With the Archives Unleashed Toolkit, we can create a more robust finding aid. But, what should it be? Currently, we have four sets of what we’ve called scholarly derivatives of web archives that are produced with the Archives Unleashed Cloud. With each of the derivatives, we also provide extensive tutorials that walk through use cases for scholarly analysis.

Full Text

We provide a txt file, that’s comma delimited (basically a CSV file 😄). Each website within the web archive collection will have its full text presented on one line, along with information around when it was crawled, the name of the domain, and the full URL of the content

Sample full-text aut output
Sample full-text aut output

Domains CSV

Sample full-urls aut output
Sample full-urls aut output

Text by Domain

We provide a ZIP file containing ten text files (see Full Text derivative above) corresponding to the full-text of the top ten domains.

Sample extracted output
Sample extracted output

Gephi & Raw Network Files:

Two different network files (described below) are also provided. These files are useful to discovering how websites link to each other.

  1. Gephi file, which can be loaded into Gephi. It will have basic characteristics already computed and a basic layout.

  2. Raw Network file, which can also be loaded into Gephi. You will have to use the network program to lay it out yourself.

Hyperlink Diagram of [University of Victoria's Anarchist Archives]( collection
Hyperlink Diagram of University of Victoria’s Anarchist Archives collection

In addition to the set of scholarly derivatives the toolkit can produce, we have also improved and expanded upon our DataFrame implementation in the most recent release of the Archives Unleashed Toolkit.

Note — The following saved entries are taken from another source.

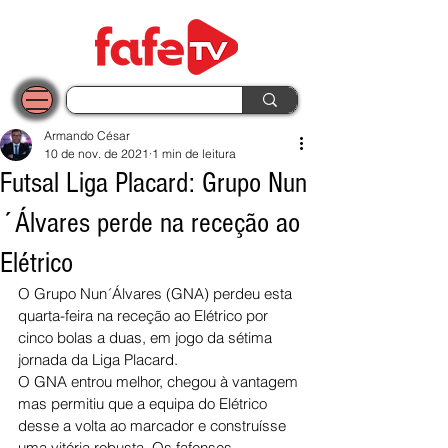
Armando César
10 de nov. de 2021
1 min de leitura
Futsal Liga Placard: Grupo Nun
´Álvares perde na receção ao
Elétrico
O Grupo Nun´Álvares (GNA) perdeu esta 
quarta-feira na receção ao Elétrico por 
cinco bolas a duas, em jogo da sétima 
jornada da Liga Placard.
O GNA entrou melhor, chegou à vantagem 
mas permitiu que a equipa do Elétrico 
desse a volta ao marcador e construísse 
uma vitória robusta. Os fafenses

If you’re familiar with CSV files, then you’ll be right at home with DataFrames!

You can now produce a variety of DataFrames of a web archive collection with the toolkit, that can be exported directly to CSV files.

You can produce a list of domains or a hyperlink network.

List of domains example output in a DataFrame
List of domains example output in a DataFrame
Hyperlink network example output in a DataFrame
Hyperlink network example output in a DataFrame

You can also gather information on a variety of binary types in a web archive collection. We current support audio, images, pdf, presentation program files, spreadsheets, text files, videos, and word processor files. Each of these methods allows you to extract:

  • the url of the binary;

  • the filename of the binary;

  • the extension of the binary;

  • the MimeType identified by the web server, and by Apache Tika;

  • height and width of a image binary;

  • md5 hash of the binary;

  • and the raw bytes of the binary.

Image analysis example output in a DataFrame
Image analysis example output in a DataFrame

What does all this mean?

If a given institution has an Archive-It subscription, they could generate a set of derivatives for their web archive collections with the Archives Unleashed Cloud. If they don’t have an Archive-It subscription, or want to do the analysis on their own with the Toolkit, and have the storage and compute resources available to run analysis on their web archive collections, we have a ready set of documented scripts available in the “cookbook” section of our documentation now.

I’m curious from an archivist’s perspective, what should make up a finding aid for a web archive collection? Is descriptive metadata for a collection sufficient? Does a combination of descriptive metadata for a collection, plus some combination of analysis with the Archives Unleashed Toolkit cover it? If so, what output from the Toolkit is useful in creating a finding aid for a web archive collection? Is there more that can be done? If so what?

I’d love to hear from you in our Slack (I’ve setup a channel #aut-finding-aid), or on GitHub if you’d like to create an issue.

An additional option outside the scope of the Archives Unleashed Toolkit, but closely related to it, is to index a web archive collection (all the ARC/WARC files) with UK Web Archive’s webarchive-discovery, and built a discovery interface around the Solr index with Warclight.